En ese sentido, los últimos movimientos del gobierno tanto con las empresas de bienes de capital como con las metalúrgicas les permite a las auto-motrices ser optimistas. No olvidan que fue el mismo Cavallo quien implementó hace una década el régimen automotor que permitió un inédito crecimiento del sector. En la Secretaría de Industria se está trabajando en distintas alternativas para reactivar el sector en línea con la propuesta lanzada hace unos meses por Córdoba, Buenos Aires y Santa Fe de bajar impuestos provinciales y nacionales. Sin embargo, saben que hay otros sectores (textil, calzado y telecomunicaciones) que también esperan ser los próximos beneficiados.

Para fundamentar su postura, los empresarios, encabezados por el titular de ADEFA, Cristiano Rattazzi, entregarán al ministro un trabajo elaborado por la consultora Booz Allen,
que fue preparado para que lo leyeran algunos de sus antecesores pero que los avatares económicos determinaron que fuera Cavallo el destinatario.

El informe analiza el grado de competitividad del sector automotor argentino comparado con la de otros países, sus principales ineficiencias y la alta carga impositiva que grava al sector (en algunos casos llega hasta 60% del valor del auto). Pero básicamente establece que con un mercado de menos de 300.000 es inviable producir autos en la Argentina teniendo en cuenta la cantidad de terminales radicadas.

Proyecciones

Las estimaciones del mercado de 2001 realizadas el año pasado por las diez empresas que producen en el país hablaban ya de un volumen de ventas de poco más de 270 vehículos. Pero nadie imaginó que la recesión seguiría profundizándose y que hoy se piense en una cifra mucho menor: sólo 220.000 autos.

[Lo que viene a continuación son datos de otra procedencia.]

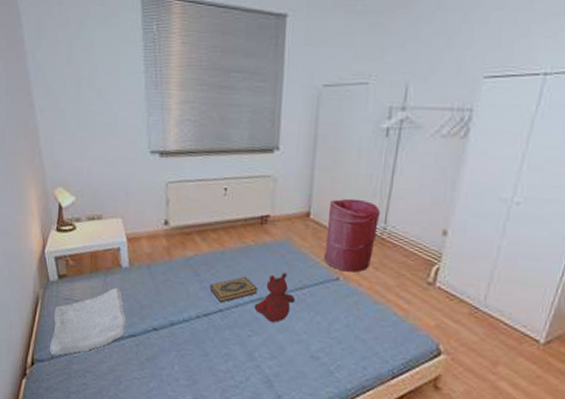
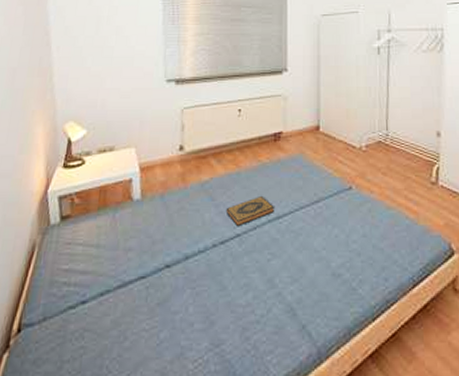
soap bar: present [49,287,126,355] -> none [41,223,135,315]
teddy bear: present [254,273,296,322] -> none [272,187,313,241]
laundry hamper: present [323,198,381,273] -> none [335,110,382,180]

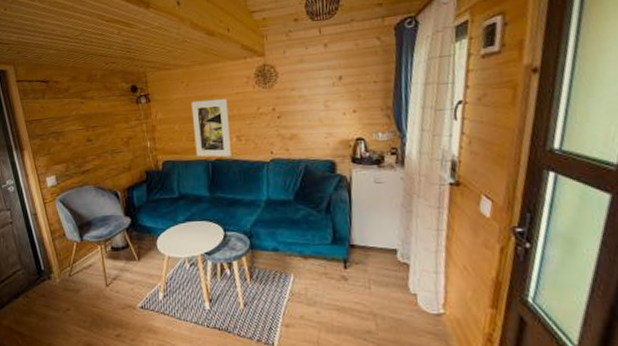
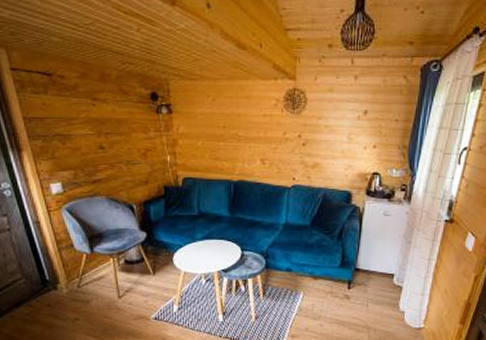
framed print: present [191,98,231,157] -> none [216,118,254,178]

Si este sombrío pronóstico se cumple y el informe de Booz Allen está en lo cierto, difícilmente puedan sobrevivir en el país todas las terminales que actualmente están operando.
Ya muchas dieron señales de sus planes si la situación no se revierte trasladando la mayor parte de su producción a Brasil. El socio principal del Mercosur está viviendo un proceso de crecimiento con el que la Argentina se benefició por el aumento de las exportaciones. Esto, sin duda, demoró la toma de decisiones drásticas por parte de las automotrices radicadas en la Argentina que vienen recibiendo reclamos desde sus casas matrices por la crítica situación. Los ejecutivos locales saben que la paciencia en el exterior se está agotando por lo que entienden que el encuentro con el ministro Cavallo es la última alternativa de cambiar el rumbo.